Purpose : To compare the response of dry eye disease (DED) signs and symptoms to low-dose topical steroid treatment in patients with and without ocular graft-versus-host-disease (GVHD).

Methods : This retrospective study included 22 patients with DED (12 with ocular GVHD and 10 without ocular GVHD). All patients had moderate to severe DED with an Ocular Surface Disease Index (OSDI) score >22 and corneal fluorescein staining (CFS) ≥ 4 (National Eye Institute grading scale, 0-15). Patients were treated with topical loteprednol etabonate 0.5% ophthalmic suspension twice daily for 4 weeks.

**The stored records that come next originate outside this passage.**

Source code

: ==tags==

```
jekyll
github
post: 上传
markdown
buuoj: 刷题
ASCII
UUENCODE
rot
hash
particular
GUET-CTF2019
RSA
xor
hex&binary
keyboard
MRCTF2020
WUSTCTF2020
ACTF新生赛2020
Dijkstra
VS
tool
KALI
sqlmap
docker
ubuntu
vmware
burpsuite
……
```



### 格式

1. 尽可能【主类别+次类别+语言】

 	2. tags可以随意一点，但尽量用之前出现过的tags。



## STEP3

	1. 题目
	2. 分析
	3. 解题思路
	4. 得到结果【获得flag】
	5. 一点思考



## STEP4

Symptom questionnaires including OSDI and Symptom Assessment in Dry Eye (SANDE) as well as clinical signs including CFS, conjunctival staining with lissamine green, tear break-up time and Schirmer's test were compared between groups before and after treatment.

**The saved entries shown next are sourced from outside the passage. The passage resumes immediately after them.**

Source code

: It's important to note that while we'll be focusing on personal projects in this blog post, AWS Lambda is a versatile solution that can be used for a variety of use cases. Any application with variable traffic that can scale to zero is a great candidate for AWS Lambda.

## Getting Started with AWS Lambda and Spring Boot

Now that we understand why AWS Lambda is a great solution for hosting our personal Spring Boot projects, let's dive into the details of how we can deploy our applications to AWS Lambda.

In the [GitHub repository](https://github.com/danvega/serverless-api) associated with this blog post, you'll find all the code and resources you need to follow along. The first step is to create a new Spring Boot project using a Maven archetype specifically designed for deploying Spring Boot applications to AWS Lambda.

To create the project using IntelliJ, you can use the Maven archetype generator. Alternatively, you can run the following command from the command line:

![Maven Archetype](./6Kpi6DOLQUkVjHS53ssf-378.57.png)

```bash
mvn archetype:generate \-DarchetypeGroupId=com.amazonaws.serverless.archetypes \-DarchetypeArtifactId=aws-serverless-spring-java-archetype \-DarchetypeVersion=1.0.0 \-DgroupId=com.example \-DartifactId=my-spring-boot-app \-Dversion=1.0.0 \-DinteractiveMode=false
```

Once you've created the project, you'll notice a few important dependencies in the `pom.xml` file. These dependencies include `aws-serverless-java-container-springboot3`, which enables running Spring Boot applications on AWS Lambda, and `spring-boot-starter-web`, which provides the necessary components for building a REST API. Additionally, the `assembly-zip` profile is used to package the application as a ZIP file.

Results : At baseline, there were no significant differences between the GVHD group and non-GVHD group in terms of age, gender, or DED symptoms and signs. After 4 weeks of treatment, DED symptoms improved significantly more in non-GVHD compared with GVHD patients (35.1±14.4% decrease versus 5.7 ± 23.5% increase, respectively, in OSDI score, P<0.001; 23.3 ± 34.4% decrease versus 1.4 ± 29.9% increase, respectively, in SANDE score, P=0.04). Compared with baseline, the CFS score was significantly reduced in the non-GVHD group (41.8 ± 34.5% decrease, P=0.02), but not in the GVHD group (4.5 ± 87.6% increase, P=0.85). There were no significant changes in conjunctival staining, tear break-up time, or Schirmer's scores in either group after treatment.

Conclusions : Even with similar clinical severity of DED, patients with ocular GVHD have a less favorable response to low-dose topical steroid therapy compared with those without ocular GVHD. A more aggressive therapy, therefore, may be recommended in these cases.

This is an abstract that was submitted for the 2016 ARVO Annual Meeting, held in Seattle, Wash., May 1-5, 2016.